Later in the article —

“What happened after this man’s father called our embassy in Nigeria?” Lieberman asked. “What happened to that information? Was there follow-up to try to determine where this suspect was?”

White House officials struggled to explain the complicated system of centralized terrorist data and watch lists, stressing that they were put in place years ago by the Bush administration.

One suspects that system will need to be overhauled before it can be made useful. It would be just like the Bushies to concoct a system that brought together every shred of incriminating evidence on everybody on the planet, but fail to provide a way to sort, prioritize or use any of it.

I read somewhere that the type of explosive the Pants Bomber attempted to use would have been detected by a bomb-sniffing dog. More bomb-sniffing dogs, less war, say I. (All I want to know is — since the Shoe Bomber, we’ve had to take off our shoes to get through airport security.

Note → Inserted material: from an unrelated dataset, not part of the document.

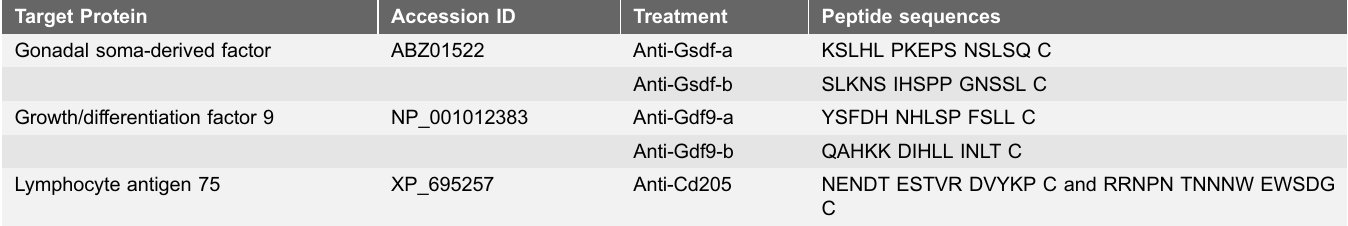
Table 4. Target peptide sequences used as antigens for immunization in the juvenile zebrafish trial.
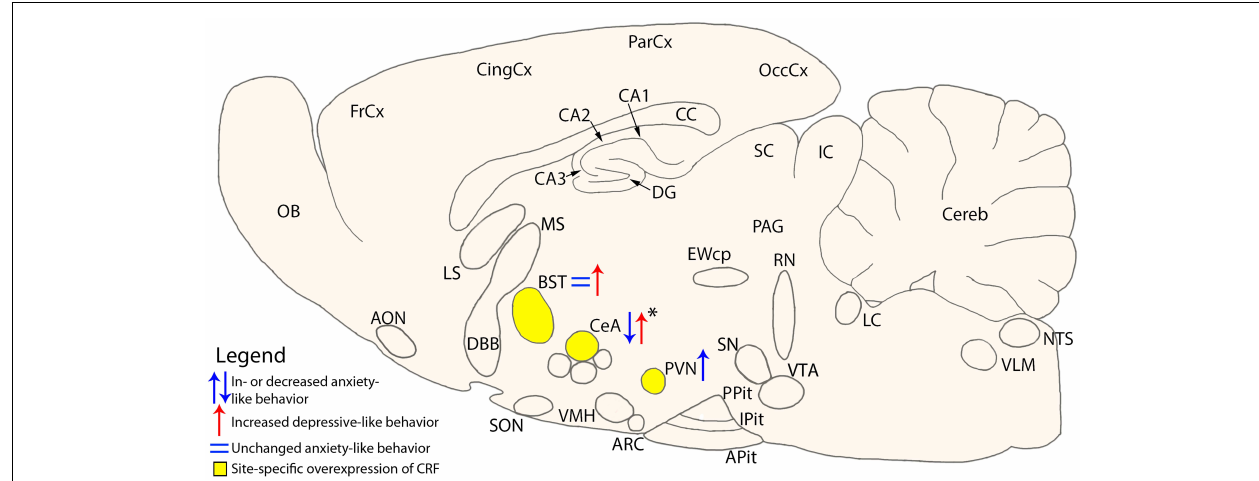
CeA, central nucleus of the amygdala; Cereb, cerebellum; CingCx, cingulate cortex; DBB, diagonal band of Broca; DG, dentate gyrus; EWcp, centrally projecting Edinger–Westphal nucleus; FrCx, frontal cortex; IC, inferior colliculus; IPit, intermediate pituitary; LC, locus coeruleus; LS, lateral septum; MS, medial septum; NTS, nucleus tractus solitarii; OB, olfactory bulb; OccCx, occipital cortex; PAG, periaqueductal gray; ParCx, parietal cortex; PPit, posterior pituitary; PVN, paraventricular nucleus; RN, raphe nuclei; SC, superior colliculus; SN, substantia nigra; SON, supraoptic nucleus;VLM, ventrolateral medulla;VMH, ventromedial hypothalamus; VTA, ventral tegmental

Now will we have to take off our pants?)

Update: See also “Crotch-Bomber Fails to Blow Up Plane, in Yet Another Disaster for Obama” in the Village Voice.

Update: OK, this is just stupid. A rightie blogger writes,

Citizens understand this. Thus when passengers smelled the smoke Abdulmutallab created while trying to carry out his attack, they jumped him, subdued him, and dragged him to the front of the plane. As Fox News reported on December 26, 2009:

Experts say an aggressive response from passengers has become the common response [to attempted terror attacks] since … 9/11.

But where is Obama’s “aggressive response”? What do average everyday citizens know that he doesn’t?

Um, the average everyday citizens were close enough to smell the smoke, and the President wasn’t? So the POTUS is supposed to put on his superhero tights and cape and fly to the plane to subdue the bad guy?

A lot of us didn’t notice with everything else going on, but a few days ago the United States launched cruise missile against alleged al Qaeda sites in Yemen, on President Obama’s orders. This ABC News story is from December 18:

On orders from President Barack Obama, the U.S. military launched cruise missiles early Thursday against two suspected al-Qaeda sites in Yemen, administration officials told ABC News in a report broadcast on ABC World News with Charles Gibson.

One of the targeted sites was a suspected al Qaeda training camp north of the capitol, Sanaa, and the second target was a location where officials said “an imminent attack against a U.S. asset was being planned.”

The Pants Bomb Plot originated in Yemen, I understand. Perhaps it was al Qaeda’s attempt at retaliation. So it appears the President knows something that average everyday citizens don’t. Of course, wingnuts won’t be satisfied with anything less than an invasion, especially one they can watch on the TeeVee.